[Start of Attachment]
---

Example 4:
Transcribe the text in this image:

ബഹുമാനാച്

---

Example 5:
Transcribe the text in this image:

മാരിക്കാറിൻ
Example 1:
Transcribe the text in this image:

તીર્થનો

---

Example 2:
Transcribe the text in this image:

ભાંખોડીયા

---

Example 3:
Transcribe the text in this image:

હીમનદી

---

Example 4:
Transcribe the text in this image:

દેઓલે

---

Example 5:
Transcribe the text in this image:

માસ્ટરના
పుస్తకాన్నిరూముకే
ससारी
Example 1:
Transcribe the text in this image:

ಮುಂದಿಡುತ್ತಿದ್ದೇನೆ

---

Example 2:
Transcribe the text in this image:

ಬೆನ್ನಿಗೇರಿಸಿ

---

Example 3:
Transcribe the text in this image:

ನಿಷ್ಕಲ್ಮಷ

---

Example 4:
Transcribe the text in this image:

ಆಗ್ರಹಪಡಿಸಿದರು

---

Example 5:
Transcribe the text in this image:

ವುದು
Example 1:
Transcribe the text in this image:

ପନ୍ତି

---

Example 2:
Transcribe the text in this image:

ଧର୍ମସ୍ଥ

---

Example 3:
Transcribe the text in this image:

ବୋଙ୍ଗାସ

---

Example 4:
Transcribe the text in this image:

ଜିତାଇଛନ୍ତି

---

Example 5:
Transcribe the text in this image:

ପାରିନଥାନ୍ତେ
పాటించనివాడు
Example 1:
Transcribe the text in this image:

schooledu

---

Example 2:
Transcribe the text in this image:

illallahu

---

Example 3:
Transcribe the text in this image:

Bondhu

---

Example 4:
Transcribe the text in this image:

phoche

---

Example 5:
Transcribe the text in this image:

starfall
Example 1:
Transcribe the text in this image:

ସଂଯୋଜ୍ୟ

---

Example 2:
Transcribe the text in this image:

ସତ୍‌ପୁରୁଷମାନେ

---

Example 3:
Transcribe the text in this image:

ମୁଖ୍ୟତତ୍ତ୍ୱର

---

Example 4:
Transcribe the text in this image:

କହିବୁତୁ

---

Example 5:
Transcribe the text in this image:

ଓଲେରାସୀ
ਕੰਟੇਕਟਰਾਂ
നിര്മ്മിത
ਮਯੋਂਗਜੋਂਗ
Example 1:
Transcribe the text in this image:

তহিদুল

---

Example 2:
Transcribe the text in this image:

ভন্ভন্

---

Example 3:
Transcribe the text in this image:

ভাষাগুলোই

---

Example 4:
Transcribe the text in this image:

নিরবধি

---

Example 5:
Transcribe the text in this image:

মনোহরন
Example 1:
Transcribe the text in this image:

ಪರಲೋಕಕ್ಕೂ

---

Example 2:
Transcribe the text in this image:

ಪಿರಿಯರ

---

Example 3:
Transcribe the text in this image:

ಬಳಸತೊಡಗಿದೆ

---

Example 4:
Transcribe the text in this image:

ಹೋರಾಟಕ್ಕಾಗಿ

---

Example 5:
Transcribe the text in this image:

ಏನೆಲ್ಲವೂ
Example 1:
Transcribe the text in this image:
[End of Attachment]
### [Requirement]
Each entry is to be retyped precisely as it stands.

### [Exercise response]
---

Example 4:
Transcribe the text in this image:

ബഹുമാനാച്

---

Example 5:
Transcribe the text in this image:

മാരിക്കാറിൻ
Example 1:
Transcribe the text in this image:

તીર્થનો

---

Example 2:
Transcribe the text in this image:

ભાંખોડીયા

---

Example 3:
Transcribe the text in this image:

હીમનદી

---

Example 4:
Transcribe the text in this image:

દેઓલે

---

Example 5:
Transcribe the text in this image:

માસ્ટરના
పుస్తకాన్నిరూముకే
ससारी
Example 1:
Transcribe the text in this image:

ಮುಂದಿಡುತ್ತಿದ್ದೇನೆ

---

Example 2:
Transcribe the text in this image:

ಬೆನ್ನಿಗೇರಿಸಿ

---

Example 3:
Transcribe the text in this image:

ನಿಷ್ಕಲ್ಮಷ

---

Example 4:
Transcribe the text in this image:

ಆಗ್ರಹಪಡಿಸಿದರು

---

Example 5:
Transcribe the text in this image:

ವುದು
Example 1:
Transcribe the text in this image:

ପନ୍ତି

---

Example 2:
Transcribe the text in this image:

ଧର୍ମସ୍ଥ

---

Example 3:
Transcribe the text in this image:

ବୋଙ୍ଗାସ

---

Example 4:
Transcribe the text in this image:

ଜିତାଇଛନ୍ତି

---

Example 5:
Transcribe the text in this image:

ପାରିନଥାନ୍ତେ
పాటించనివాడు
Example 1:
Transcribe the text in this image:

schooledu

---

Example 2:
Transcribe the text in this image:

illallahu

---

Example 3:
Transcribe the text in this image:

Bondhu

---

Example 4:
Transcribe the text in this image:

phoche

---

Example 5:
Transcribe the text in this image:

starfall
Example 1:
Transcribe the text in this image:

ସଂଯୋଜ୍ୟ

---

Example 2:
Transcribe the text in this image:

ସତ୍‌ପୁରୁଷମାନେ

---

Example 3:
Transcribe the text in this image:

ମୁଖ୍ୟତତ୍ତ୍ୱର

---

Example 4:
Transcribe the text in this image:

କହିବୁତୁ

---

Example 5:
Transcribe the text in this image:

ଓଲେରାସୀ
ਕੰਟੇਕਟਰਾਂ
നിര്മ്മിത
ਮਯੋਂਗਜੋਂਗ
Example 1:
Transcribe the text in this image:

তহিদুল

---

Example 2:
Transcribe the text in this image:

ভন্ভন্

---

Example 3:
Transcribe the text in this image:

ভাষাগুলোই

---

Example 4:
Transcribe the text in this image:

নিরবধি

---

Example 5:
Transcribe the text in this image:

মনোহরন
Example 1:
Transcribe the text in this image:

ಪರಲೋಕಕ್ಕೂ

---

Example 2:
Transcribe the text in this image:

ಪಿರಿಯರ

---

Example 3:
Transcribe the text in this image:

ಬಳಸತೊಡಗಿದೆ

---

Example 4:
Transcribe the text in this image:

ಹೋರಾಟಕ್ಕಾಗಿ

---

Example 5:
Transcribe the text in this image:

ಏನೆಲ್ಲವೂ
Example 1:
Transcribe the text in this image:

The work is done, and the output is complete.